◆ DOCUMENT EXTRACT ◆

EBearhug · 18/06/2019 11:29

If people understood more about the holocaust and the drip-drip of poisonous rhetoric that led up to it, perhaps they would think more carefully before they shared stuff on facebook.

Perhaps some of them do know. In my more cynical moments, I sometimes think that knowledge of history just teaches people just how much they can get away with.

Nesssie · 18/06/2019 11:32

@ProfessorofPerspective I couldn't point to where Shropshire was on a map.

wonkylegs · 18/06/2019 11:35

@SoupDragon* I think the wisest people are those that are aware of what they don't know but know how they could find out if they wanted or needed to. Far wiser than those who call them ignorant.*

I do always think it's a strength to admit that you don't know something but are willing to try and find out. It's rarely embraced though.

JamieVardysHavingAParty · 18/06/2019 11:36

Perhaps some of them do know. In my more cynical moments, I sometimes think that knowledge of history just teaches people just how much they can get away with.

◆ DATA PROVIDED ◆
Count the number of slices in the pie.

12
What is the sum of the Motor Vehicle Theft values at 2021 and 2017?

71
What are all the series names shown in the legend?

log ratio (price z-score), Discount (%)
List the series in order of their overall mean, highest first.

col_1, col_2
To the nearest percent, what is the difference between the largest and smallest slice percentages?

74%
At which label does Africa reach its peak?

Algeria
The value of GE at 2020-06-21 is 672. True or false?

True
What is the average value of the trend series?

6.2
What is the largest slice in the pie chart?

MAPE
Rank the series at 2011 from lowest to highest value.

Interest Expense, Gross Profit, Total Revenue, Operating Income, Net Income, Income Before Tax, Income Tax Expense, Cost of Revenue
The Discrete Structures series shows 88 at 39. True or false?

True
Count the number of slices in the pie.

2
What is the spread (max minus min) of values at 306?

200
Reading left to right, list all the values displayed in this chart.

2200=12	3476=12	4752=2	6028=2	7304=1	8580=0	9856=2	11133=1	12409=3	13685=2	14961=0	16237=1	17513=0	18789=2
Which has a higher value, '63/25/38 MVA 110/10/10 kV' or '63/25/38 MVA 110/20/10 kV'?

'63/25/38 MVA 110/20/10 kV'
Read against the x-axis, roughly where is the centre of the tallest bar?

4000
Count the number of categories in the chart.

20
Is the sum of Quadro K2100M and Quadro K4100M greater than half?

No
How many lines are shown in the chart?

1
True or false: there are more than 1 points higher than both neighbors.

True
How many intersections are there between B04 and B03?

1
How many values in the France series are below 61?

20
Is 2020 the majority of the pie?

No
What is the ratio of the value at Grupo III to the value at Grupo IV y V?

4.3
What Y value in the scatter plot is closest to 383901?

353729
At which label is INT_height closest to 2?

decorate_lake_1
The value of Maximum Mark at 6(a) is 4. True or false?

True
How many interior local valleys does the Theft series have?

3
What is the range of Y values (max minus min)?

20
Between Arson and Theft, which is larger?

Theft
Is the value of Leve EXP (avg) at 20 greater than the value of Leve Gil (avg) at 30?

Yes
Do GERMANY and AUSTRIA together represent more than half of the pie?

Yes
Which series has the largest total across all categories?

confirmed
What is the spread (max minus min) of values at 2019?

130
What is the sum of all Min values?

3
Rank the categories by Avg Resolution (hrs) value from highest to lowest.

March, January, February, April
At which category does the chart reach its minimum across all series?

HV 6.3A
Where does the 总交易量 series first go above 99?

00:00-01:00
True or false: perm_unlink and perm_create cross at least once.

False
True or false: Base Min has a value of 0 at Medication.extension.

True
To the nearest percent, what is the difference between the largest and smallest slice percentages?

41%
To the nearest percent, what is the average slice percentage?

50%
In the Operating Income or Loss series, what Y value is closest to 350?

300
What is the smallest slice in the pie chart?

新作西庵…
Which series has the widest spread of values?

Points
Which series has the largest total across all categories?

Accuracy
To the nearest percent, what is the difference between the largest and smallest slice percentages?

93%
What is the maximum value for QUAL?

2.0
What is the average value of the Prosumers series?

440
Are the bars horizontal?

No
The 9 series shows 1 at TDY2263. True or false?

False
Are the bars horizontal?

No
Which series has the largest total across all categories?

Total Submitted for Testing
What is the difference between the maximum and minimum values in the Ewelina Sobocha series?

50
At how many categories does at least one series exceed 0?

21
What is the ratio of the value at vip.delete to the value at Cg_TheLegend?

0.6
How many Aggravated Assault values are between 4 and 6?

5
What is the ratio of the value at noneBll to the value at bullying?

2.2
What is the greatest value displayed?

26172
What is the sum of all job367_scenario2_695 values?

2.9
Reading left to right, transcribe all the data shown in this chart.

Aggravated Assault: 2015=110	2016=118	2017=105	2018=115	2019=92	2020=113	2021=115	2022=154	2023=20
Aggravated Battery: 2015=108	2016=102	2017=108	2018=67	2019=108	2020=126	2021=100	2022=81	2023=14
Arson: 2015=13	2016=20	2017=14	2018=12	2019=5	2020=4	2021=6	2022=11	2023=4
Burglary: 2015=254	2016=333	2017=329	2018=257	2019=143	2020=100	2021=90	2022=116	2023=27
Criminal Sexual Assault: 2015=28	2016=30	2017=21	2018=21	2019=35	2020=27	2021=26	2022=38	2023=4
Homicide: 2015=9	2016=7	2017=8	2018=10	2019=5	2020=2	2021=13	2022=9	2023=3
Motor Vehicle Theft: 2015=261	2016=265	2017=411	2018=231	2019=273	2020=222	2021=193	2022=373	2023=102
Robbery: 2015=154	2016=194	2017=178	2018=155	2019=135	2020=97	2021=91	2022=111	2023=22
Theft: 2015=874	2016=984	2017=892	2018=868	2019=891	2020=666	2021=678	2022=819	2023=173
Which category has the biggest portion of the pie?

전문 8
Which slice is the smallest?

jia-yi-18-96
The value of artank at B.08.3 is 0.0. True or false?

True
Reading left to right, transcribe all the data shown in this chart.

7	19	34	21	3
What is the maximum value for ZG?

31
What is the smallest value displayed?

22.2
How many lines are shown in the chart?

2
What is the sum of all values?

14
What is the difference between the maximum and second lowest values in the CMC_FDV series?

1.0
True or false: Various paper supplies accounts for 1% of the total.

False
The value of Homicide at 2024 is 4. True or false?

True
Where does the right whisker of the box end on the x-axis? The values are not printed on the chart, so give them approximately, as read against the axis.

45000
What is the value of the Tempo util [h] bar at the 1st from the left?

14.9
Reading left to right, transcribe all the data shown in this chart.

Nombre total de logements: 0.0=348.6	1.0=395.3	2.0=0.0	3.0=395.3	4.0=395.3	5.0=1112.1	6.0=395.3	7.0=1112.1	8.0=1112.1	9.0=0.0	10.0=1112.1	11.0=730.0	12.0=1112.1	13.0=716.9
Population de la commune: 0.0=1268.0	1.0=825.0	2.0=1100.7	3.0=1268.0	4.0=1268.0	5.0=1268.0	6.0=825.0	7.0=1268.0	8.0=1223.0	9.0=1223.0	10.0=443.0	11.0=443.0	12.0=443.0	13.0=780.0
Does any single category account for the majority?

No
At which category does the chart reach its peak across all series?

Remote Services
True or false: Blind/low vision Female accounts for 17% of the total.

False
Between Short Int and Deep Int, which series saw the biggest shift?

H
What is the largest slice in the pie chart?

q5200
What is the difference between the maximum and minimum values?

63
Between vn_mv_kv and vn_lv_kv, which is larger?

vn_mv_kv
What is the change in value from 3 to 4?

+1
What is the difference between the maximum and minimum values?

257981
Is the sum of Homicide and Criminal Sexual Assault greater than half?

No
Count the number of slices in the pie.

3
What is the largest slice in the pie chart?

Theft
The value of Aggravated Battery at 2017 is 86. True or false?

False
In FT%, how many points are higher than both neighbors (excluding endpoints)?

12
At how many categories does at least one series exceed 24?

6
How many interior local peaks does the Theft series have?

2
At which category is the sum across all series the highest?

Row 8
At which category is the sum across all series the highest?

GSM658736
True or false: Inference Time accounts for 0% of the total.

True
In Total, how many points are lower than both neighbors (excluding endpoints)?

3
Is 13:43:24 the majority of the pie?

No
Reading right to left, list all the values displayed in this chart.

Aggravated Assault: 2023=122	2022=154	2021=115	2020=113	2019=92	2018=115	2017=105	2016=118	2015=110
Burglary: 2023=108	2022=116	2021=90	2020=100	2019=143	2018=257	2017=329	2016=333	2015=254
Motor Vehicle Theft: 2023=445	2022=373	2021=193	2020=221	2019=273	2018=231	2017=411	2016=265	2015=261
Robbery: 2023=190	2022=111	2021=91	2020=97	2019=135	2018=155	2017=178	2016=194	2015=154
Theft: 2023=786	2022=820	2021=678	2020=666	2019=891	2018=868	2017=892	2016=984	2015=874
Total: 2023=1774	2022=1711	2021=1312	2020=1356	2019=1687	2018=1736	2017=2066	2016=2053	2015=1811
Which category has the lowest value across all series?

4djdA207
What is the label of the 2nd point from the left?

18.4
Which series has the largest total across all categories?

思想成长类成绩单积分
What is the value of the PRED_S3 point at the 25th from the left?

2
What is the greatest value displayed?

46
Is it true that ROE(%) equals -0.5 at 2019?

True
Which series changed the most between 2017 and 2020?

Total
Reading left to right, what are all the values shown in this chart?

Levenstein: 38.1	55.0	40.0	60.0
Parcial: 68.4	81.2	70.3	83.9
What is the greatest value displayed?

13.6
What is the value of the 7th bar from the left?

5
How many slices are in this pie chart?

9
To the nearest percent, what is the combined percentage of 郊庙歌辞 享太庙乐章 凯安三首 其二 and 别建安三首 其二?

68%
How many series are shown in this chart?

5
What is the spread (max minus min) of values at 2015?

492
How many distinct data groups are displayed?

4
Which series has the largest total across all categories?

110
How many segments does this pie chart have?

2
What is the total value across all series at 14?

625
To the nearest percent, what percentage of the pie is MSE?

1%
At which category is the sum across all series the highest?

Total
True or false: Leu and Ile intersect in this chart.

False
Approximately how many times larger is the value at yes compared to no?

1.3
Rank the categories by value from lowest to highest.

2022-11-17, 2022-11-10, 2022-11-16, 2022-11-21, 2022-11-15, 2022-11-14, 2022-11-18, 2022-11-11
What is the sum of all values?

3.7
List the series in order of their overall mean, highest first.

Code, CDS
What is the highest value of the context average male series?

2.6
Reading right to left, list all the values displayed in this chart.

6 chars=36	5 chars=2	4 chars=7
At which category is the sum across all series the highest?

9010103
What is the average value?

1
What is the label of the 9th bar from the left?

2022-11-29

◆ ABOUT THIS TASK ◆
According to wonkylegs in the forum thread, what is a strength that is rarely embraced?

◆ RESPONSE ◆
Admitting that you don't know something but are willing to try and find out.